Exercise:
When you reach the line containing "51,378,005 | 51,378,005 |" in the entries below, start writing out each line exactly, and stop after the line containing "<sup>6</sup> ADS refers".

Data for analysis Block Start

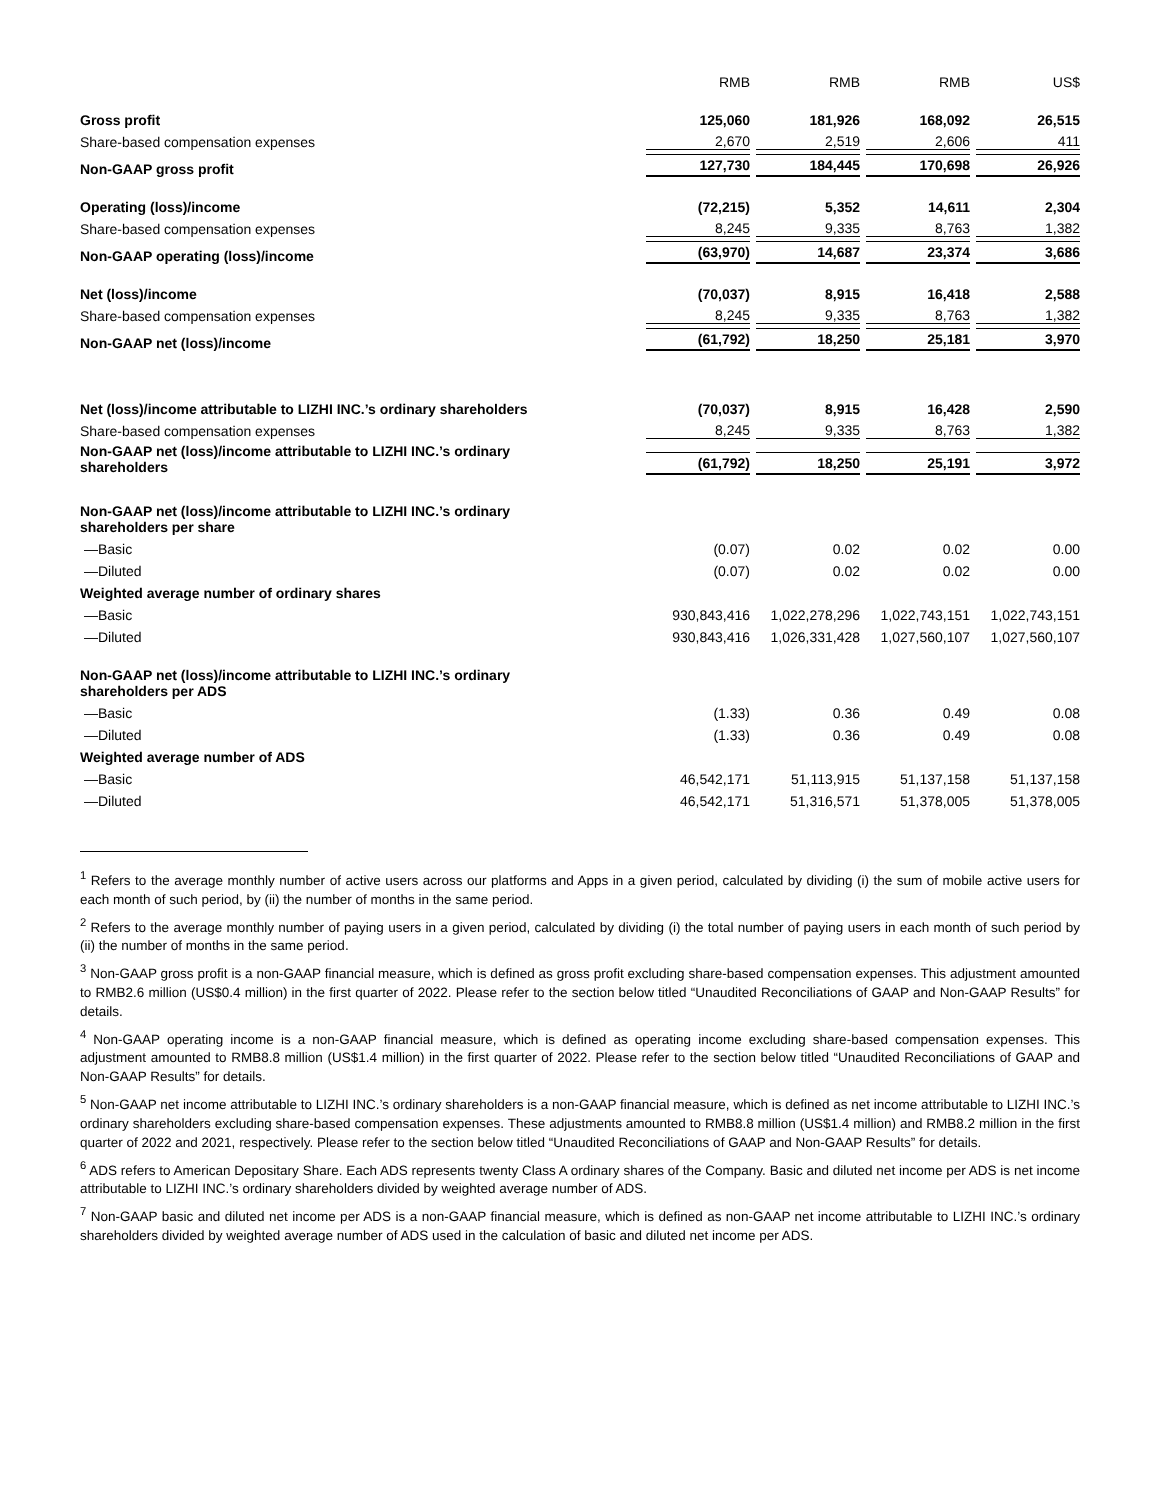| | RMB | RMB | RMB | US$ |
| --- | --- | --- | --- | --- |
| Gross profit | 125,060 | 181,926 | 168,092 | 26,515 |
| Share-based compensation expenses | 2,670 | 2,519 | 2,606 | 411 |
| Non-GAAP gross profit | 127,730 | 184,445 | 170,698 | 26,926 |
| Operating (loss)/income | (72,215) | 5,352 | 14,611 | 2,304 |
| Share-based compensation expenses | 8,245 | 9,335 | 8,763 | 1,382 |
| Non-GAAP operating (loss)/income | (63,970) | 14,687 | 23,374 | 3,686 |
| Net (loss)/income | (70,037) | 8,915 | 16,418 | 2,588 |
| Share-based compensation expenses | 8,245 | 9,335 | 8,763 | 1,382 |
| Non-GAAP net (loss)/income | (61,792) | 18,250 | 25,181 | 3,970 |
| Net (loss)/income attributable to LIZHI INC.’s ordinary shareholders | (70,037) | 8,915 | 16,428 | 2,590 |
| Share-based compensation expenses | 8,245 | 9,335 | 8,763 | 1,382 |
| Non-GAAP net (loss)/income attributable to LIZHI INC.’s ordinary shareholders | (61,792) | 18,250 | 25,191 | 3,972 |
| Non-GAAP net (loss)/income attributable to LIZHI INC.’s ordinary shareholders per share | | | | |
| —Basic | (0.07) | 0.02 | 0.02 | 0.00 |
| —Diluted | (0.07) | 0.02 | 0.02 | 0.00 |
| Weighted average number of ordinary shares | | | | |
| —Basic | 930,843,416 | 1,022,278,296 | 1,022,743,151 | 1,022,743,151 |
| —Diluted | 930,843,416 | 1,026,331,428 | 1,027,560,107 | 1,027,560,107 |
| Non-GAAP net (loss)/income attributable to LIZHI INC.’s ordinary shareholders per ADS | | | | |
| —Basic | (1.33) | 0.36 | 0.49 | 0.08 |
| —Diluted | (1.33) | 0.36 | 0.49 | 0.08 |
| Weighted average number of ADS | | | | |
| —Basic | 46,542,171 | 51,113,915 | 51,137,158 | 51,137,158 |
| —Diluted | 46,542,171 | 51,316,571 | 51,378,005 | 51,378,005 |
<sup>1</sup> Refers to the average monthly number of active users across our platforms and Apps in a given period, calculated by dividing (i) the sum of mobile active users for each month of such period, by (ii) the number of months in the same period.
<sup>2</sup> Refers to the average monthly number of paying users in a given period, calculated by dividing (i) the total number of paying users in each month of such period by (ii) the number of months in the same period.
<sup>3</sup> Non-GAAP gross profit is a non-GAAP financial measure, which is defined as gross profit excluding share-based compensation expenses. This adjustment amounted to RMB2.6 million (US$0.4 million) in the first quarter of 2022. Please refer to the section below titled “Unaudited Reconciliations of GAAP and Non-GAAP Results” for details.
<sup>4</sup> Non-GAAP operating income is a non-GAAP financial measure, which is defined as operating income excluding share-based compensation expenses. This adjustment amounted to RMB8.8 million (US$1.4 million) in the first quarter of 2022. Please refer to the section below titled “Unaudited Reconciliations of GAAP and Non-GAAP Results” for details.
<sup>5</sup> Non-GAAP net income attributable to LIZHI INC.’s ordinary shareholders is a non-GAAP financial measure, which is defined as net income attributable to LIZHI INC.’s ordinary shareholders excluding share-based compensation expenses. These adjustments amounted to RMB8.8 million (US$1.4 million) and RMB8.2 million in the first quarter of 2022 and 2021, respectively. Please refer to the section below titled “Unaudited Reconciliations of GAAP and Non-GAAP Results” for details.
<sup>6</sup> ADS refers to American Depositary Share. Each ADS represents twenty Class A ordinary shares of the Company. Basic and diluted net income per ADS is net income attributable to LIZHI INC.’s ordinary shareholders divided by weighted average number of ADS.
<sup>7</sup> Non-GAAP basic and diluted net income per ADS is a non-GAAP financial measure, which is defined as non-GAAP net income attributable to LIZHI INC.’s ordinary shareholders divided by weighted average number of ADS used in the calculation of basic and diluted net income per ADS.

Data for analysis Block End

Answer to this problem:
| —Diluted | 46,542,171 | 51,316,571 | 51,378,005 | 51,378,005 |
<sup>1</sup> Refers to the average monthly number of active users across our platforms and Apps in a given period, calculated by dividing (i) the sum of mobile active users for each month of such period, by (ii) the number of months in the same period.
<sup>2</sup> Refers to the average monthly number of paying users in a given period, calculated by dividing (i) the total number of paying users in each month of such period by (ii) the number of months in the same period.
<sup>3</sup> Non-GAAP gross profit is a non-GAAP financial measure, which is defined as gross profit excluding share-based compensation expenses. This adjustment amounted to RMB2.6 million (US$0.4 million) in the first quarter of 2022. Please refer to the section below titled “Unaudited Reconciliations of GAAP and Non-GAAP Results” for details.
<sup>4</sup> Non-GAAP operating income is a non-GAAP financial measure, which is defined as operating income excluding share-based compensation expenses. This adjustment amounted to RMB8.8 million (US$1.4 million) in the first quarter of 2022. Please refer to the section below titled “Unaudited Reconciliations of GAAP and Non-GAAP Results” for details.
<sup>5</sup> Non-GAAP net income attributable to LIZHI INC.’s ordinary shareholders is a non-GAAP financial measure, which is defined as net income attributable to LIZHI INC.’s ordinary shareholders excluding share-based compensation expenses. These adjustments amounted to RMB8.8 million (US$1.4 million) and RMB8.2 million in the first quarter of 2022 and 2021, respectively. Please refer to the section below titled “Unaudited Reconciliations of GAAP and Non-GAAP Results” for details.
<sup>6</sup> ADS refers to American Depositary Share. Each ADS represents twenty Class A ordinary shares of the Company. Basic and diluted net income per ADS is net income attributable to LIZHI INC.’s ordinary shareholders divided by weighted average number of ADS.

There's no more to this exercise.